The situation in Europe will continue to remain difficult; the rate of unemployment can already exceed 10% level. Many European countries are subject to risk of sovereign obligations defaults. German chancellor A. Merkel has scarified the US Federal Reserve System and the Bank of England because of their active monetary issue.
However, in view of EUR/USD strong growth which in May has grown by 6,7 % (from the beginning of March euro has risen by 12%!), analysts of the largest European banks (Deutsche Bank, UBS and Barclays Capital) recommend to sell euro. UBS experts don’t exclude that within three months euro can drop to $1,30 level.
Investors, against negative macrostatistics, left highly remunerative currencies, preferring the American dollar and US treasuries.
1/ US Factory Orders index in April has grown only by 0,7%, instead of expected 1,1%.
2/ ISM non-manufacturing index in May has reached 44,0 in comparison with 43,7 in April and contrary to expectations of 45,0. This indicator is above 50 throughout eight months on end, specifying economic activity reduction.
3/ The number of workplaces in the American companies in April has decreased by 545 thousand, according to report of ADP Employer Services.
Payroll employment in May was unexpectedly and significantly less negative than in recent months. But the unemployment rate also was a sharply higher than projected. Nonfarm payroll employment in May fell only 345,000, following a decrease of 504,000 in March and a drop of 652,000 in February. The May drop-off was not as severe as the consensus forecast for a 530,000 decrease. March and February revisions were up a net 82,000. For the latest month, losses were widespread in both goods-producing and services-providing industries.
By major categories, goods-producing jobs fell 225,000 in May, led by a 156,000 drop in manufacturing employment with motor vehicles & parts down 30,000. Construction declined 59,000 while natural resources & mining decreased 10,000 in the latest month.
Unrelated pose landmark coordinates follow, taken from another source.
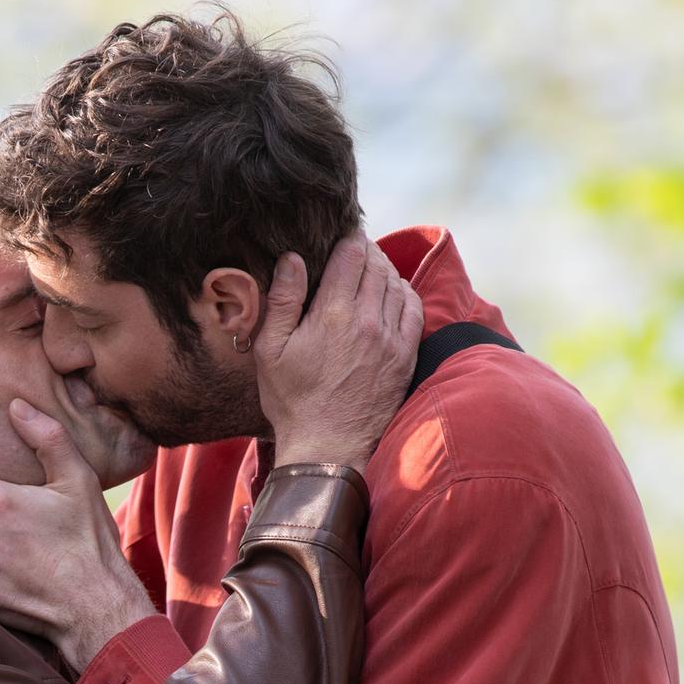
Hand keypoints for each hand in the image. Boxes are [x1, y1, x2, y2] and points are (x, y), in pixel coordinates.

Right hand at [253, 233, 424, 469]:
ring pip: (397, 284)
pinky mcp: (406, 357)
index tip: (342, 236)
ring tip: (370, 269)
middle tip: (355, 250)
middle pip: (377, 265)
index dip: (348, 239)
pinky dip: (404, 293)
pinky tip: (392, 294)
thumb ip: (282, 300)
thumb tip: (292, 258)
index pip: (351, 256)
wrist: (328, 447)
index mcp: (333, 314)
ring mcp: (392, 339)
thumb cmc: (292, 400)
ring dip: (384, 270)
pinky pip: (414, 309)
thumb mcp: (269, 351)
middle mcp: (368, 321)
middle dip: (366, 251)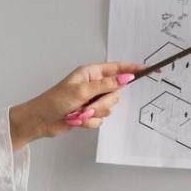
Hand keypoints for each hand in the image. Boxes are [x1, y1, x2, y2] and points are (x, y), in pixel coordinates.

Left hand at [9, 62, 142, 150]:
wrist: (41, 121)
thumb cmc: (55, 100)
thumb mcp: (82, 90)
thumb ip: (106, 85)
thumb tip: (126, 78)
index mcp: (91, 73)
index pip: (118, 69)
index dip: (134, 70)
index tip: (150, 70)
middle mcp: (94, 85)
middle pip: (115, 93)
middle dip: (103, 103)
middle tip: (88, 105)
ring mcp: (92, 100)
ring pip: (109, 108)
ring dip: (94, 113)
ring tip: (78, 113)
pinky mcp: (90, 113)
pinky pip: (101, 119)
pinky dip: (89, 121)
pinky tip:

Service-providing payrolls fell only 120,000 in May after dropping 230,000 the month before. The latest decline was led by a 51,000 decline in professional business services, a 30,000 fall in financial activities, and a 22,000 decrease in wholesale trade.
On a year-ago basis, payroll jobs were down 3.9 percent in May, compared to down 3.7 percent the month before.
Wage inflation remained very soft in May as average hourly earnings posted a 0.1 percent gain, matching the rise in April and coming in below the consensus forecast for a 0.2 percent rise. The average workweek edged down to 33.1 hours from 33.2 hours in April.
The yield on the benchmark 10-year Treasury note rose to a seven-month high.
Last week the US dollar has made prompt jerk upwards that can signal about end of American currency downward trend.